**Task prompt**
Your answer must be every line of the data below that holds the string "ارتباط", copied exactly.

**Extracted entries**
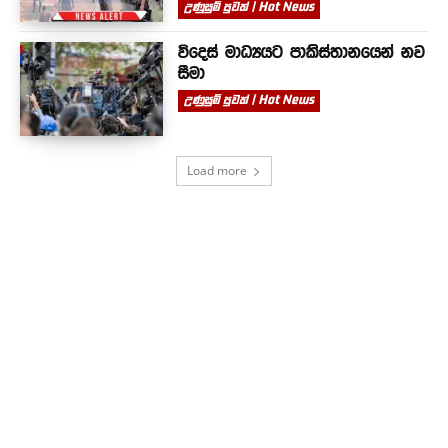
උණුසුම් පුවත් | Hot News
විදෙස් මාධ්‍යයට පාකිස්තානයෙන් නව
සීමා
උණුසුම් පුවත් | Hot News
Load more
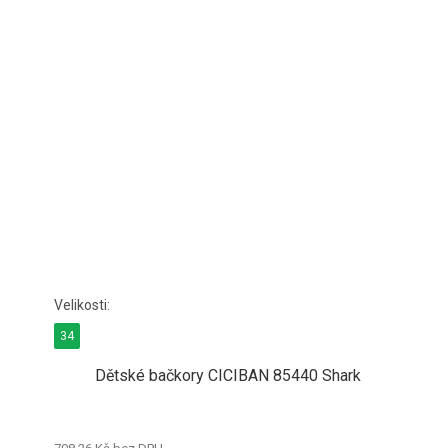
34
Dětské bačkory CICIBAN 85440 Shark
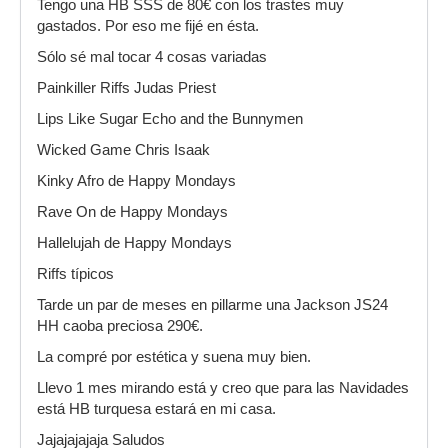
Tengo una HB SSS de 80€ con los trastes muy
gastados. Por eso me fijé en ésta.
Sólo sé mal tocar 4 cosas variadas
Painkiller Riffs Judas Priest
Lips Like Sugar Echo and the Bunnymen
Wicked Game Chris Isaak
Kinky Afro de Happy Mondays
Rave On de Happy Mondays
Hallelujah de Happy Mondays
Riffs típicos
Tarde un par de meses en pillarme una Jackson JS24
HH caoba preciosa 290€.
La compré por estética y suena muy bien.
Llevo 1 mes mirando está y creo que para las Navidades
está HB turquesa estará en mi casa.
Jajajajajaja Saludos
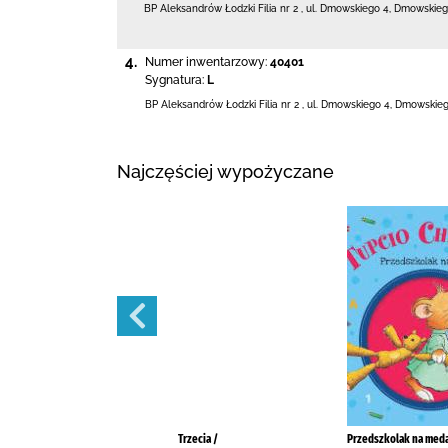
BP Aleksandrów Łodzki Filia nr 2
,
ul. Dmowskiego 4
,
Dmowskieg
4.
Numer inwentarzowy:
40401
Sygnatura:
L
BP Aleksandrów Łodzki Filia nr 2
,
ul. Dmowskiego 4
,
Dmowskieg
Najczęściej wypożyczane
Polowanie na motyle /
Trzecia /
Przedszkolak na meda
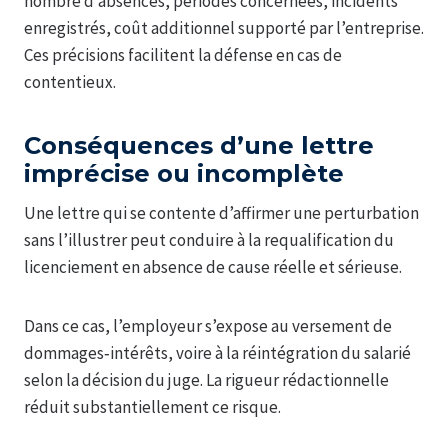
nombre d’absences, périodes concernées, incidents
enregistrés, coût additionnel supporté par l’entreprise.
Ces précisions facilitent la défense en cas de
contentieux.
Conséquences d’une lettre
imprécise ou incomplète
Une lettre qui se contente d’affirmer une perturbation
sans l’illustrer peut conduire à la requalification du
licenciement en absence de cause réelle et sérieuse.
Dans ce cas, l’employeur s’expose au versement de
dommages‑intérêts, voire à la réintégration du salarié
selon la décision du juge. La rigueur rédactionnelle
réduit substantiellement ce risque.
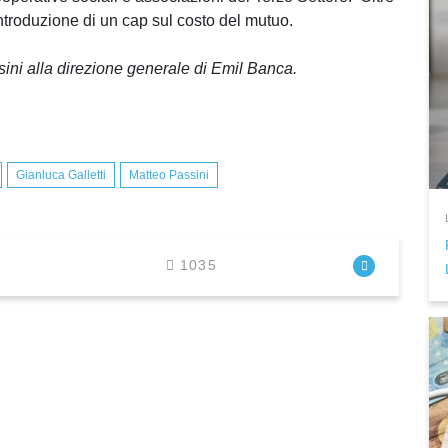
introduzione di un cap sul costo del mutuo.
sini alla direzione generale di Emil Banca.
Gianluca Galletti
Matteo Passini
1035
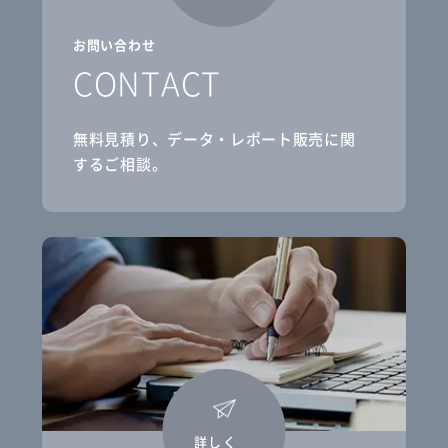
お問い合わせ
CONTACT
無料見積り、データ・レポート販売に関
するご相談。
詳しく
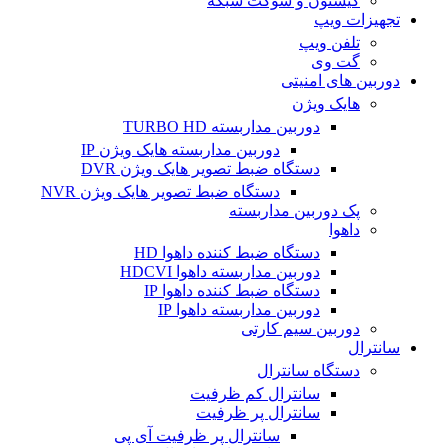
کیستون و سوکت شبکه
تجهیزات ویپ
تلفن ویپ
گت وی
دوربین های امنیتی
هایک ویژن
دوربین مداربسته TURBO HD
دوربین مداربسته هایک ویژن IP
دستگاه ضبط تصویر هایک ویژن DVR
دستگاه ضبط تصویر هایک ویژن NVR
پک دوربین مداربسته
داهوا
دستگاه ضبط کننده داهوا HD
دوربین مداربسته داهوا HDCVI
دستگاه ضبط کننده داهوا IP
دوربین مداربسته داهوا IP
دوربین سیم کارتی
سانترال
دستگاه سانترال
سانترال کم ظرفیت
سانترال پر ظرفیت
سانترال پر ظرفیت آی پی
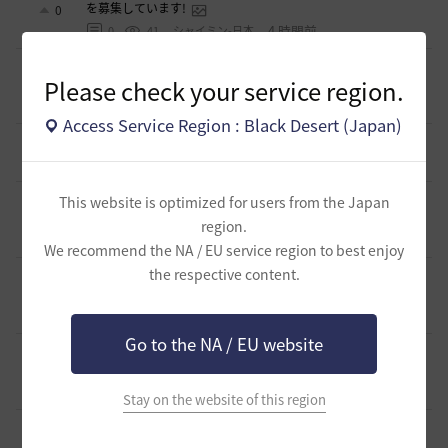
を募集しています!
0
4 時間前
0
41
シャイミン-日本
新設生活系ギルド「OneRoom」創設メンバー大募集！！
Please check your service region.
0
6 時間前
0
98
ハッピーエンド
Access Service Region : Black Desert (Japan)
【TrueWinter】ギルドメンバー募集
1
8 時間前
0
86
倉葉
Ermitageギルメン募集！やりたいことをやって楽しくゲーム
This website is optimized for users from the Japan
ライフ！
0
region.
8 時間前
0
75
swordEX
We recommend the NA / EU service region to best enjoy
the respective content.
ギルチャ完全無言推奨・ソロ向けギルド「ストレイキャッ
ツ」メンバー募集（ギルドボス有・スキル目当て◎）
0
10 時間前
0
96
くろいばら
Go to the NA / EU website
【Esprit -エスプリ-】ギルドメンバー募集中🎵自由度高めな
ギルドです！青の戦場⚓参戦中！！
1
19 時間前
0
298
aquria-日本
Stay on the website of this region
生活寄りの小規模ギルド【月光浴場】は、現在メンバー募集
中！
0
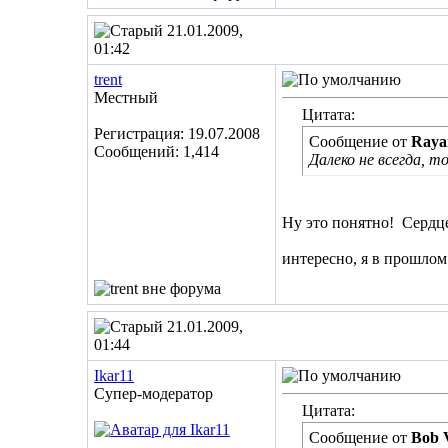
21.01.2009,
01:42
trent
Местный
Цитата:
Регистрация: 19.07.2008
Сообщение от
Raya
Сообщений: 1,414
Далеко не всегда, т
Ну это понятно!
Сердце
интересно, я в прошлом
21.01.2009,
01:44
Ikar11
Супер-модератор
Цитата:
Сообщение от
Bob 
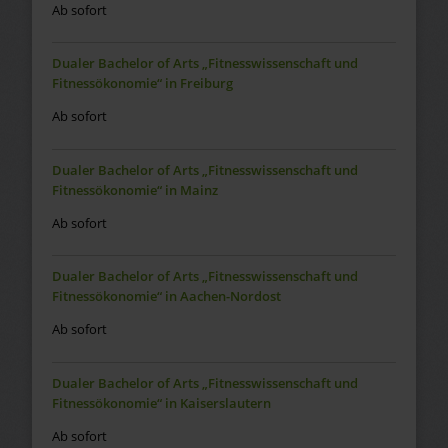
Ab sofort
Dualer Bachelor of Arts „Fitnesswissenschaft und
Fitnessökonomie“ in Freiburg
Ab sofort
Dualer Bachelor of Arts „Fitnesswissenschaft und
Fitnessökonomie“ in Mainz
Ab sofort
Dualer Bachelor of Arts „Fitnesswissenschaft und
Fitnessökonomie“ in Aachen-Nordost
Ab sofort
Dualer Bachelor of Arts „Fitnesswissenschaft und
Fitnessökonomie“ in Kaiserslautern
Ab sofort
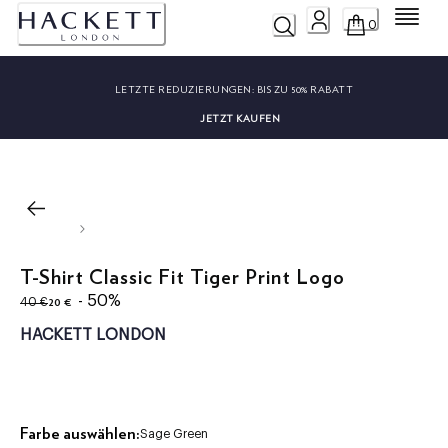
Menü
0
LETZTE REDUZIERUNGEN:
BIS ZU 50% RABATT
JETZT KAUFEN
T-Shirt Classic Fit Tiger Print Logo
ursprünglicher Preis 40 €
aktueller Preis 20 €
- 50%
20 €
40 €
HACKETT LONDON
Farbe auswählen:
Sage Green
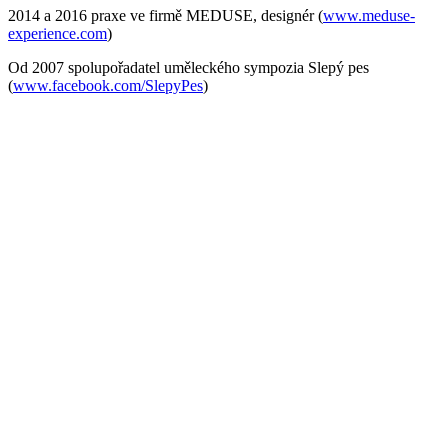
2014 a 2016 praxe ve firmě MEDUSE, designér (
www.meduse-
experience.com
)
Od 2007 spolupořadatel uměleckého sympozia Slepý pes
(
www.facebook.com/SlepyPes
)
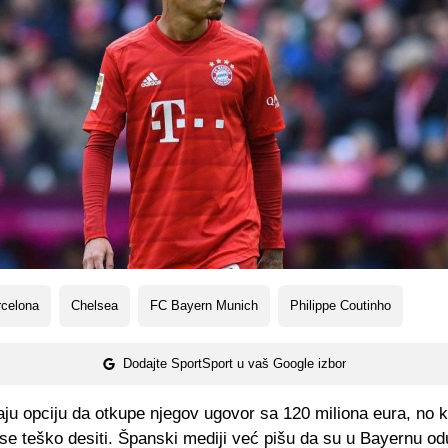
rcelona
Chelsea
FC Bayern Munich
Philippe Coutinho
Dodajte SportSport u vaš Google izbor
ju opciju da otkupe njegov ugovor sa 120 miliona eura, no k
 se teško desiti. Španski mediji već pišu da su u Bayernu od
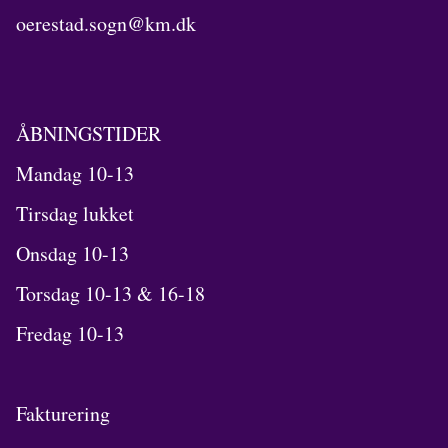
oerestad.sogn@km.dk
ÅBNINGSTIDER
Mandag 10-13
Tirsdag lukket
Onsdag 10-13
Torsdag 10-13 & 16-18
Fredag 10-13
Fakturering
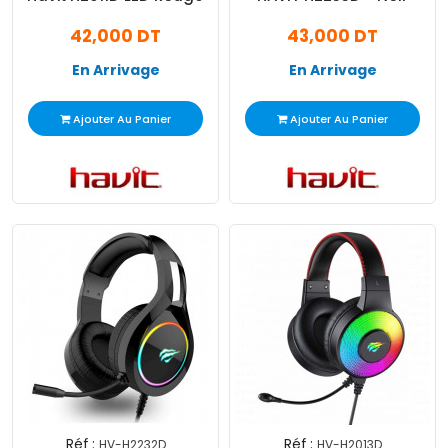
42,000 DT
43,000 DT
En Arrivage
En Arrivage
Ajouter Au Panier
Ajouter Au Panier
Réf :
Réf :
HV-H2232D
HV-H2013D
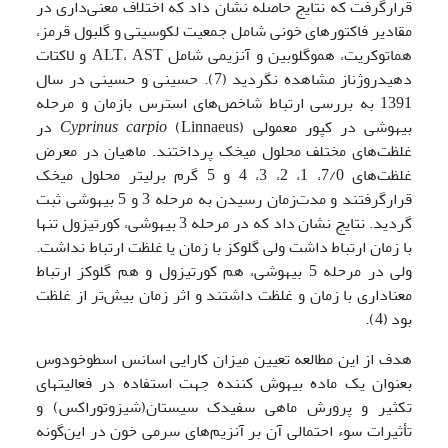
قرارگرفت که نتایج حاصله نشان داد که اختلاف معنی‌داری در
مقادیر فاکتورهای خونی شامل جمعیت لکوسیتی و گلبول قرمز،
هماتوکریت، هموگلوبین و آنزیمی شامل ALT، AST و لاکتات
دهیدروژناز مشاهده نگردید (7). حسینی و حسینی در سال
1391 به بررسی ارتباط شاخص‌های استرس بازمان و مرحله
بیهوشی در کپور معمولی (Linnaeus)
Cyprinus carpio
در
غلظت‌های مختلف محلول میخک پرداختند. ماهیان در معرض
غلظت‌های 7/0، 1، 2، 3، 4 و 5 گرم برلیتر محلول میخک
قرارگرفتند و مدت‌زمان رسیدن به مرحله 3 و 5 بیهوشی ثبت
گردید. نتایج نشان داد که در مرحله 3 بیهوشی، کورتیزول تنها
با زمان ارتباط داشت ولی گلوکز با زمان یا غلظت ارتباط نداشت.
ولی در مرحله 5 بیهوشی، هم کورتیزول و هم گلوکز ارتباط
معناداری با زمان و غلظت داشتند و اثر زمان بیش‌تر از غلظت
بود (4).
هدف از این مطالعه تعیین میزان کارایی اسانس اسطوخودوس
بعنوان یک ماده بیهوش کننده جهت استفاده در فعالیت­های
تکثیر و پرورش ماهی سفیدک سیستان(شیزوتوراکس) و
تأثیرات سوء احتمالی آن بر آنزیم‌های سرمی خون در این‌گونه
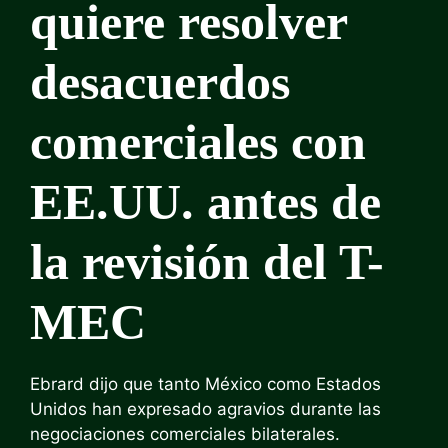
quiere resolver
desacuerdos
comerciales con
EE.UU. antes de
la revisión del T-
MEC
Ebrard dijo que tanto México como Estados
Unidos han expresado agravios durante las
negociaciones comerciales bilaterales.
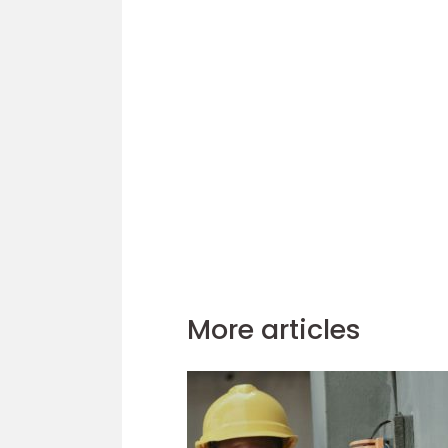
More articles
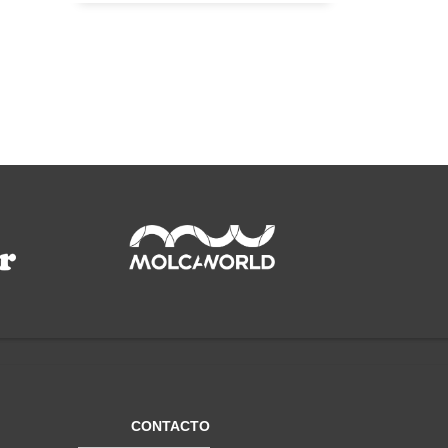
CONTACTO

**Exercise result**
1391 به بررسی ارتباط شاخص‌های استرس بازمان و مرحله
با زمان ارتباط داشت ولی گلوکز با زمان یا غلظت ارتباط نداشت.
ولی در مرحله 5 بیهوشی، هم کورتیزول و هم گلوکز ارتباط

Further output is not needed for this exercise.